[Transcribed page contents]

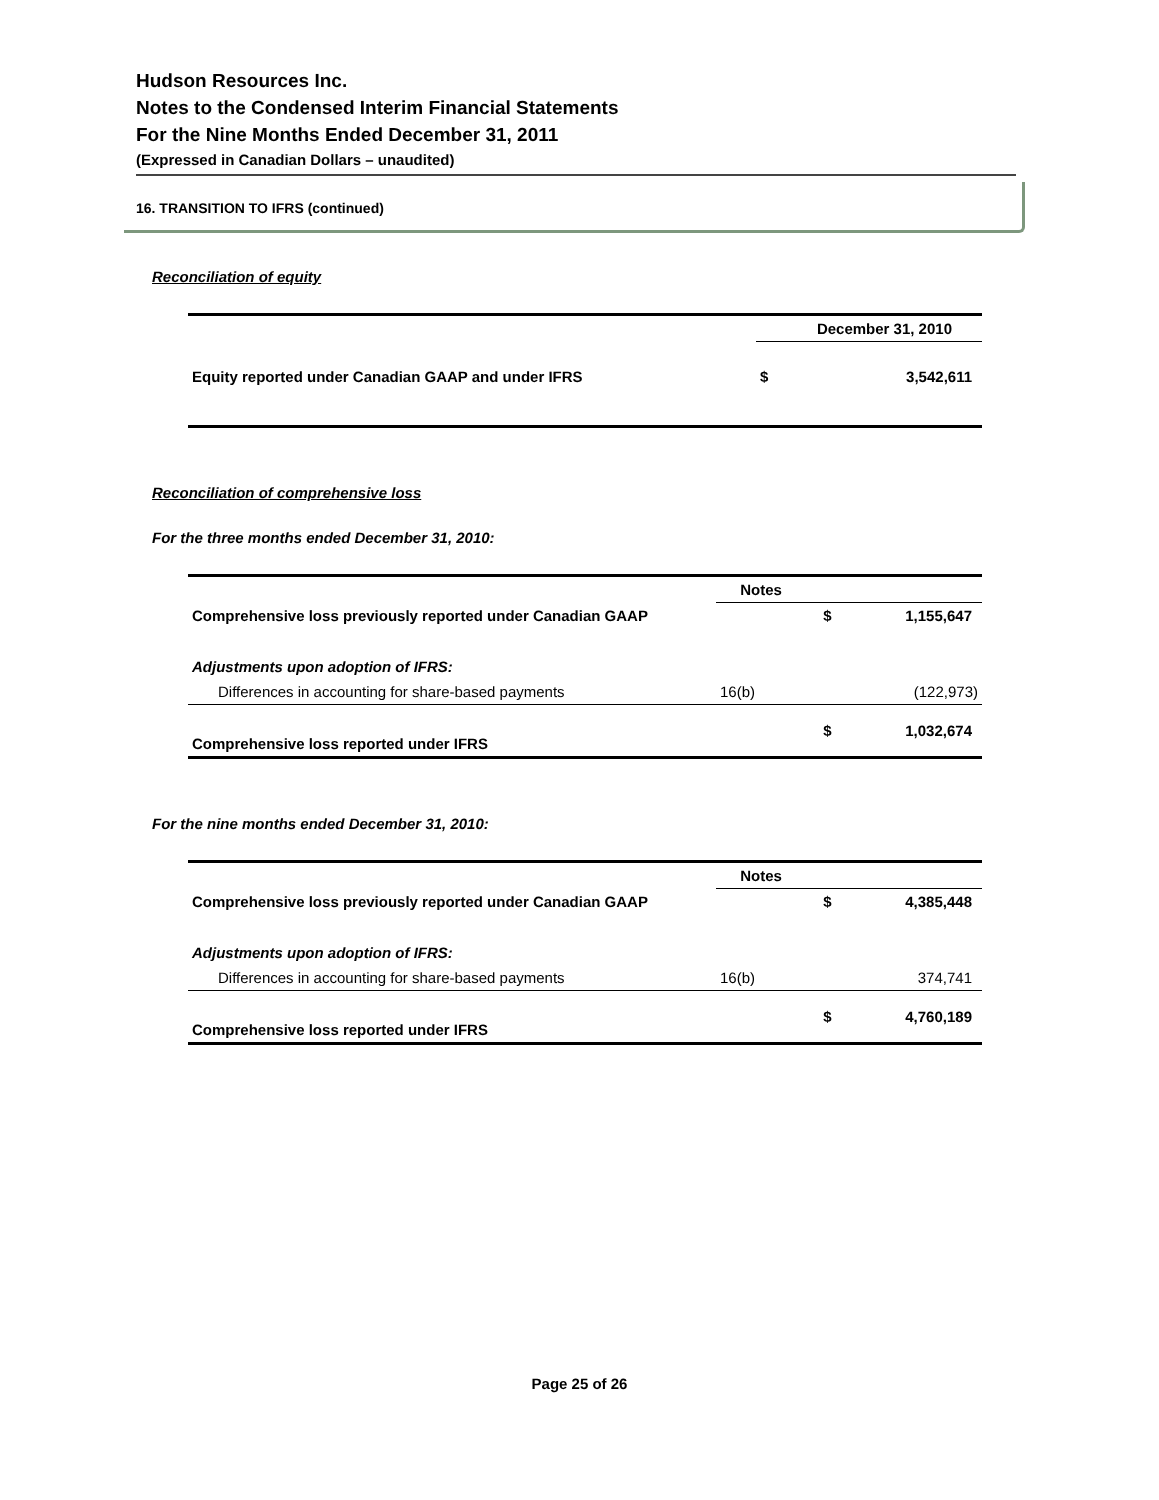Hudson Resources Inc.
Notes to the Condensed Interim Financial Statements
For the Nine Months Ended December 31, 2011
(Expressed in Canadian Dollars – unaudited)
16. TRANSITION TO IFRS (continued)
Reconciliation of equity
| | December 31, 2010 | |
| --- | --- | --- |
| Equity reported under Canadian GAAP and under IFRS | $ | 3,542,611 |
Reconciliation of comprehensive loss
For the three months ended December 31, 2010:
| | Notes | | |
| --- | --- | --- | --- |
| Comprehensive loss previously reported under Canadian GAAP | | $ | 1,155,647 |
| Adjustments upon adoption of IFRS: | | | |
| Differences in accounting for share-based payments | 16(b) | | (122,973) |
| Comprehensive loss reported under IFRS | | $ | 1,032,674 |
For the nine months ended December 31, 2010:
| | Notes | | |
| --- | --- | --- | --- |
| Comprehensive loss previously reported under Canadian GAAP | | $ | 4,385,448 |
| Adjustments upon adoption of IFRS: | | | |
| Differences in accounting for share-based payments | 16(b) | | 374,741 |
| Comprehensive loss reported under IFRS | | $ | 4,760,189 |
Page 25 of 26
--
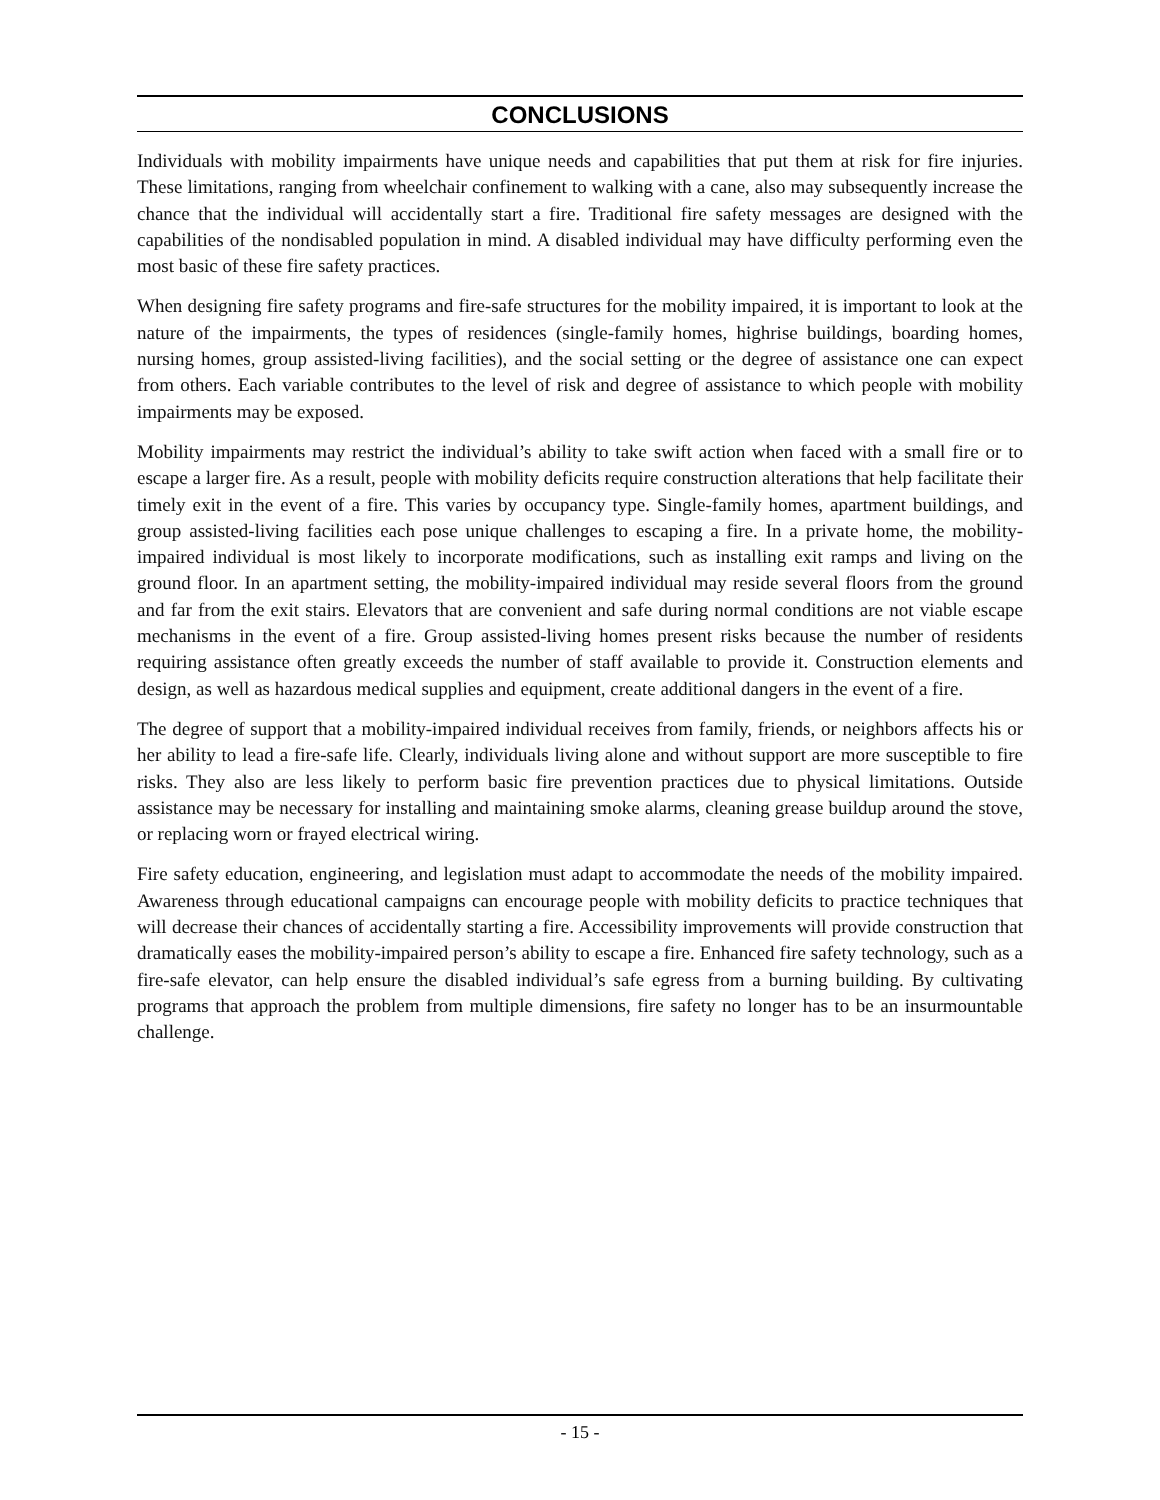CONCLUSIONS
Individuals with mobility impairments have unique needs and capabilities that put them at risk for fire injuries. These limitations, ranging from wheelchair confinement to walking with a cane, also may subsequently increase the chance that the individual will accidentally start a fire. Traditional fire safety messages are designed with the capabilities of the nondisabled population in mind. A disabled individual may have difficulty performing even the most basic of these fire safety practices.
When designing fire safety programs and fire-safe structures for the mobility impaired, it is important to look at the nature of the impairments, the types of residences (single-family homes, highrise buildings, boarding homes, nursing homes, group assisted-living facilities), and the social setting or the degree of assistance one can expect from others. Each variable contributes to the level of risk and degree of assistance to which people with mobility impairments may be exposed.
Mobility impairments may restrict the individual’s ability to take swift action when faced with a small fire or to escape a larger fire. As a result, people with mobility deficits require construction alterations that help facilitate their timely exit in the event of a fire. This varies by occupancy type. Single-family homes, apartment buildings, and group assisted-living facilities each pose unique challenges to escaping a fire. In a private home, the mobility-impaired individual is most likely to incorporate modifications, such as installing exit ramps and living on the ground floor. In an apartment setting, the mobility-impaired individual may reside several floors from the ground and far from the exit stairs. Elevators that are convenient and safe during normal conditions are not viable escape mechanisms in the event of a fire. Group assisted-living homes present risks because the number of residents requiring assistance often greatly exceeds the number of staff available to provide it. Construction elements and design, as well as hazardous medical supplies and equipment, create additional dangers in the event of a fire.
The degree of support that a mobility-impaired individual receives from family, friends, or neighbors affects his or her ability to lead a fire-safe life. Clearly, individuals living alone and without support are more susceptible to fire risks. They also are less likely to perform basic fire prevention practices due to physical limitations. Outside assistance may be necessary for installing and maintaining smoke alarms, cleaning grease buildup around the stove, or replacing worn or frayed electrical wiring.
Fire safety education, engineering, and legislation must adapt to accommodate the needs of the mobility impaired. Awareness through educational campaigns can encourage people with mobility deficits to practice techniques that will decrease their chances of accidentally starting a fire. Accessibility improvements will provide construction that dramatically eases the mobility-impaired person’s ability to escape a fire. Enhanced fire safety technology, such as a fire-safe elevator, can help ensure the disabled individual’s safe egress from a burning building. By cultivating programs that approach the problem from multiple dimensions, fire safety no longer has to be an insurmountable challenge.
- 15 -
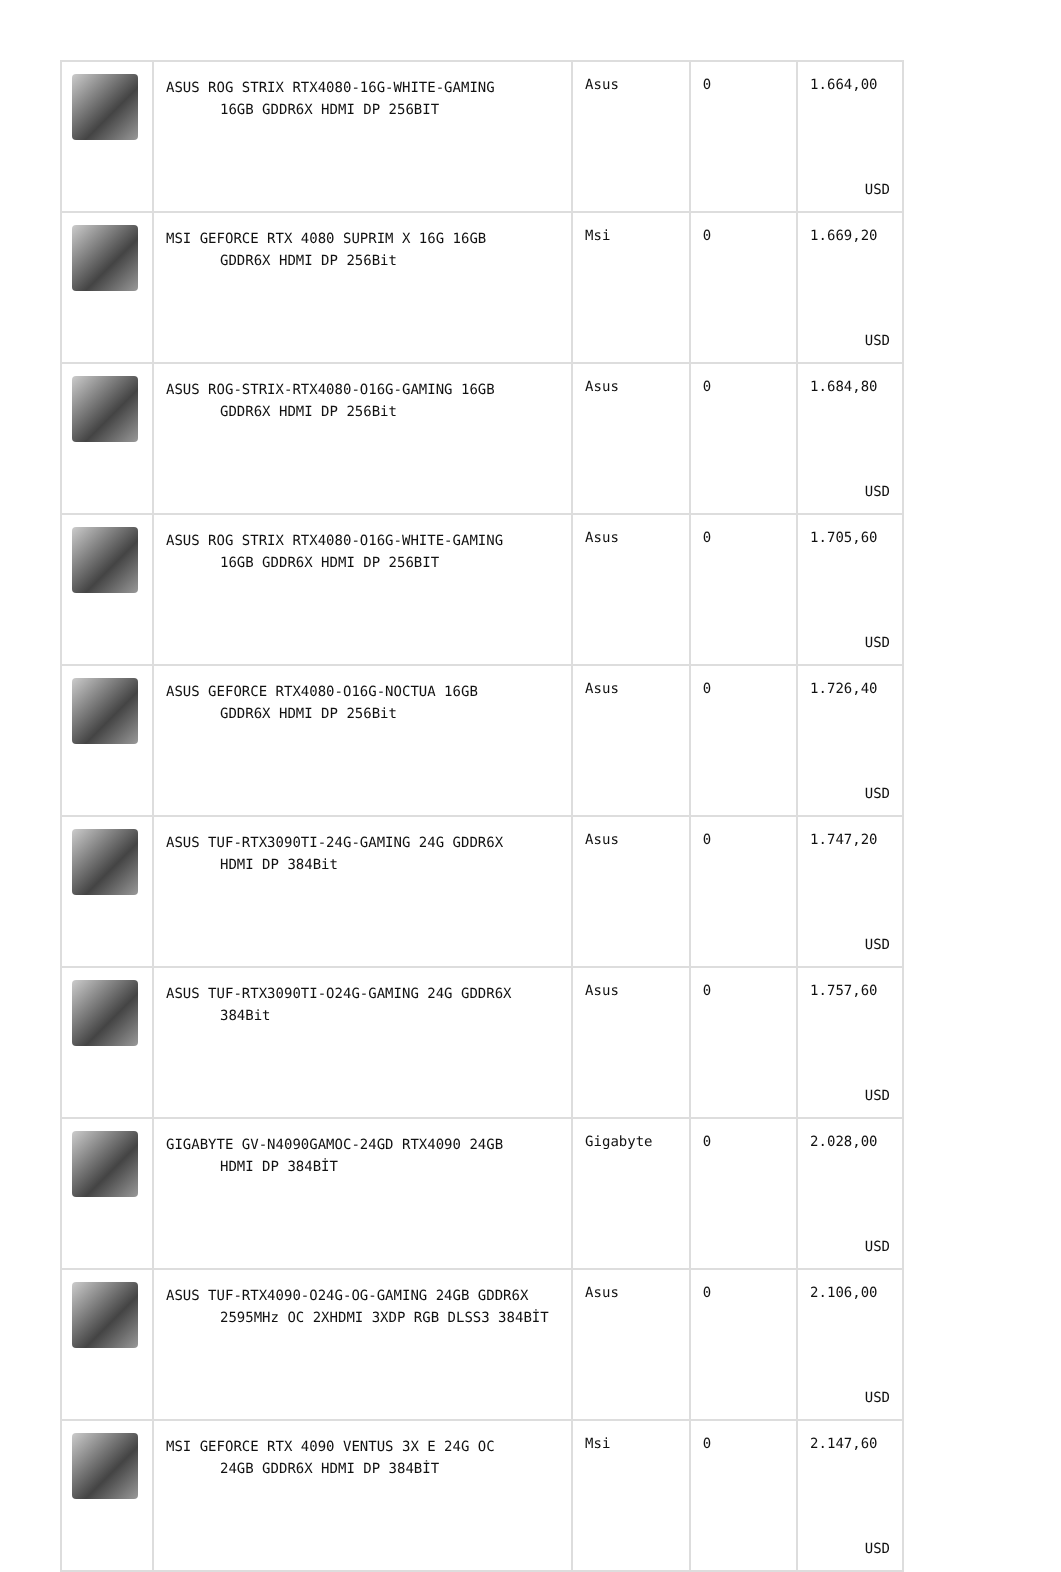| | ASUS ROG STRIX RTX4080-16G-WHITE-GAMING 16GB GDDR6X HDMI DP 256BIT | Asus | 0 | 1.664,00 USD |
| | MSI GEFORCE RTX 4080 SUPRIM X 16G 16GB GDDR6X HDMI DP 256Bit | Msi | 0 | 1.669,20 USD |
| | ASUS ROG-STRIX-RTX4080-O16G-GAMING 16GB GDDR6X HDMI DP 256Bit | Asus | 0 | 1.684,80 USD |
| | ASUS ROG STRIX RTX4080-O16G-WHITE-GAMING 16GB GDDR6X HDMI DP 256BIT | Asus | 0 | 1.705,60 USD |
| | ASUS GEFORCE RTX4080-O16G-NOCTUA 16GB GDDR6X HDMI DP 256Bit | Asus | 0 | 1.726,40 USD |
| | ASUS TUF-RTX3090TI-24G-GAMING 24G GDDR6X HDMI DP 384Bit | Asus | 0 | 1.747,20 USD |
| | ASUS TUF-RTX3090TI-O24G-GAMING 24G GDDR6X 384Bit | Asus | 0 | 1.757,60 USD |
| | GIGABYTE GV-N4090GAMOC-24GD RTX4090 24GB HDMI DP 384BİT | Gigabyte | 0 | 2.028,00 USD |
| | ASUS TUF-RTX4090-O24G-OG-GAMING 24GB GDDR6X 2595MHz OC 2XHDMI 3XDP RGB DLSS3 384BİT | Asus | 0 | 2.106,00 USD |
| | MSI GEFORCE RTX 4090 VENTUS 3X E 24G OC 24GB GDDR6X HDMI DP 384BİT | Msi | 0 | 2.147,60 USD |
==
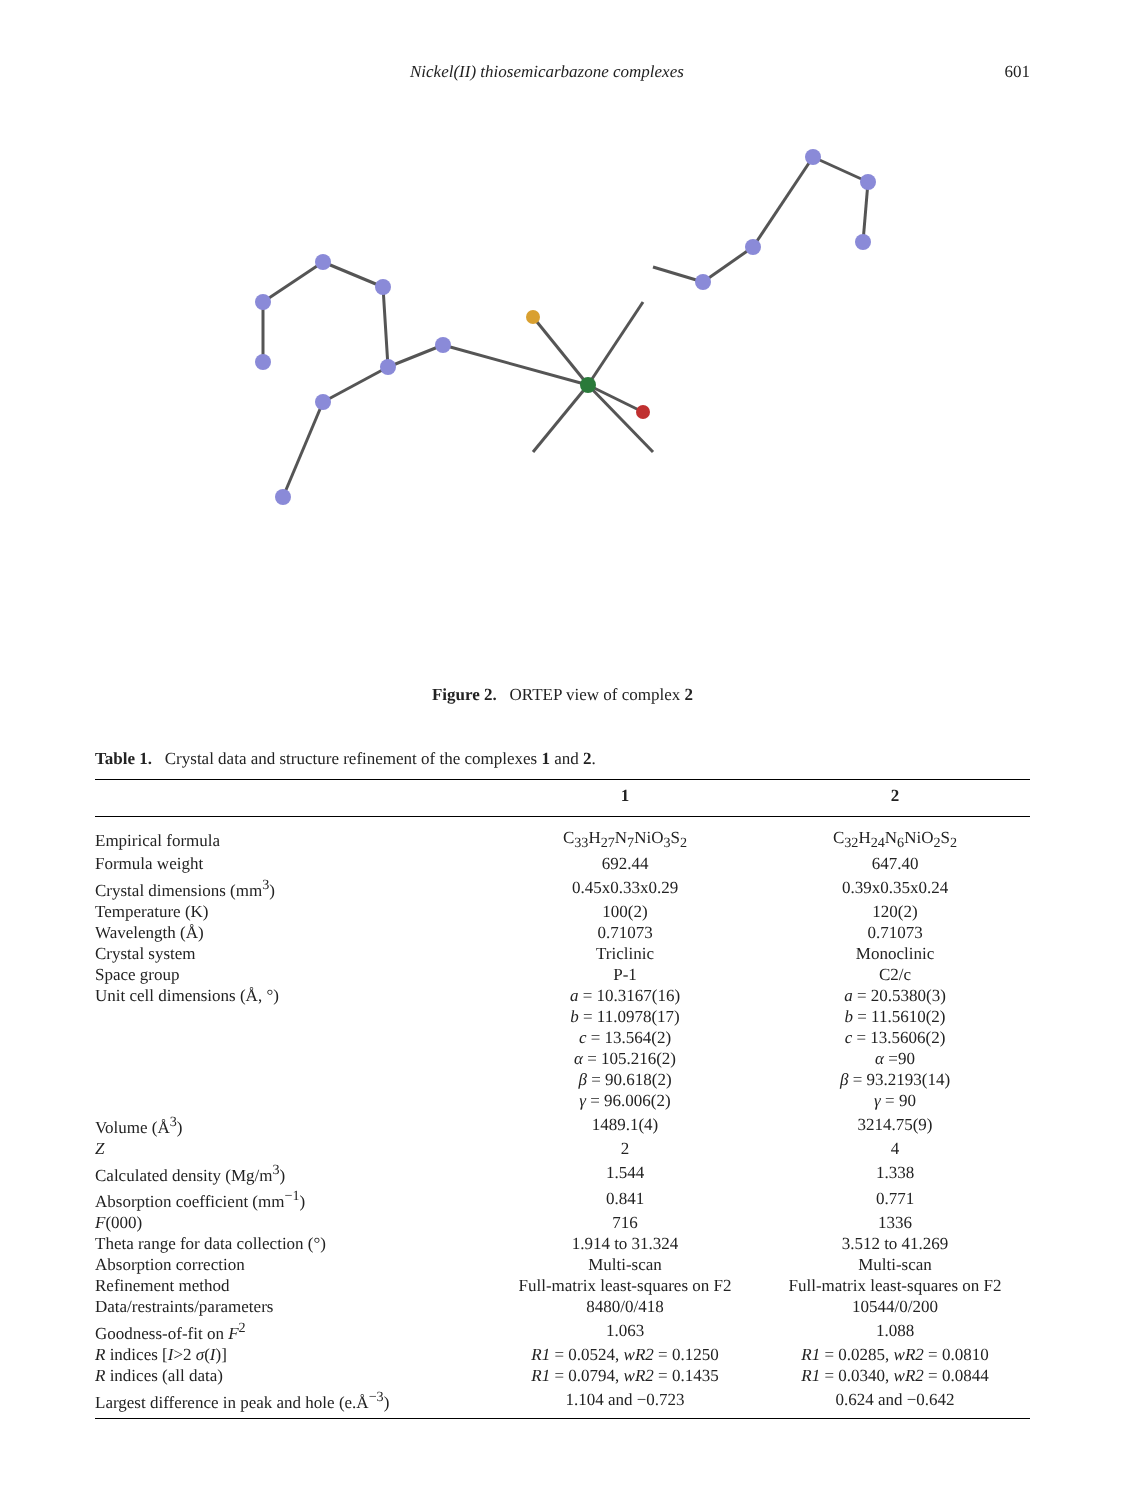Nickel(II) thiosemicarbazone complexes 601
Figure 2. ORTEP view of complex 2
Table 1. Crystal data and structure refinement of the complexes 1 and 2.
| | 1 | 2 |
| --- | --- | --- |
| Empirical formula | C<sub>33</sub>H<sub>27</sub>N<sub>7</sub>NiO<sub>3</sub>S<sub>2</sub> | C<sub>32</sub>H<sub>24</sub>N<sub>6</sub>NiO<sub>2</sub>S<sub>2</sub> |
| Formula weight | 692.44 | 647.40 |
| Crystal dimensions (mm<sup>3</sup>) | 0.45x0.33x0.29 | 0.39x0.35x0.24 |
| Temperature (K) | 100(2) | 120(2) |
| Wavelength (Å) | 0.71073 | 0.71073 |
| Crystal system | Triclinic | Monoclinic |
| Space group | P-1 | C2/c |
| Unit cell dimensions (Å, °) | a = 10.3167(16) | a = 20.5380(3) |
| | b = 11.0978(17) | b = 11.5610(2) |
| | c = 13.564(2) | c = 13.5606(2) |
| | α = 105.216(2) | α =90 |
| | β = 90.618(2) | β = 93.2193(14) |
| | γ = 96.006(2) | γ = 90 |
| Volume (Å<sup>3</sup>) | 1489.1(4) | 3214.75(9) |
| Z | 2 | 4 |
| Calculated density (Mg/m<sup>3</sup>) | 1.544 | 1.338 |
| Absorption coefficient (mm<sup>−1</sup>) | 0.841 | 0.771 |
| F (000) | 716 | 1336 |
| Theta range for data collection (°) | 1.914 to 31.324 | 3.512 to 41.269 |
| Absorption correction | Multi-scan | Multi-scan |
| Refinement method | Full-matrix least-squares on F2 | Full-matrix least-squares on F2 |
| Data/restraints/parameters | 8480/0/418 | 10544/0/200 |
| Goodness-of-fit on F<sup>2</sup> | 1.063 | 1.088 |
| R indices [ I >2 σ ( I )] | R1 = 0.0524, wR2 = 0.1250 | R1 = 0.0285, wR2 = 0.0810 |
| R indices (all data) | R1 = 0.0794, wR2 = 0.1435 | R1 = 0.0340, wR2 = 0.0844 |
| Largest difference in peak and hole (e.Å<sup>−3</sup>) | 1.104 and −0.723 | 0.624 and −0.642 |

• _Activity_:
Copy from the entries only those lines that hold the word "Canadian".

• _Result of the exercise_:
(Expressed in Canadian Dollars – unaudited)
| Equity reported under Canadian GAAP and under IFRS | $ | 3,542,611 |
| Comprehensive loss previously reported under Canadian GAAP | | $ | 1,155,647 |
| Comprehensive loss previously reported under Canadian GAAP | | $ | 4,385,448 |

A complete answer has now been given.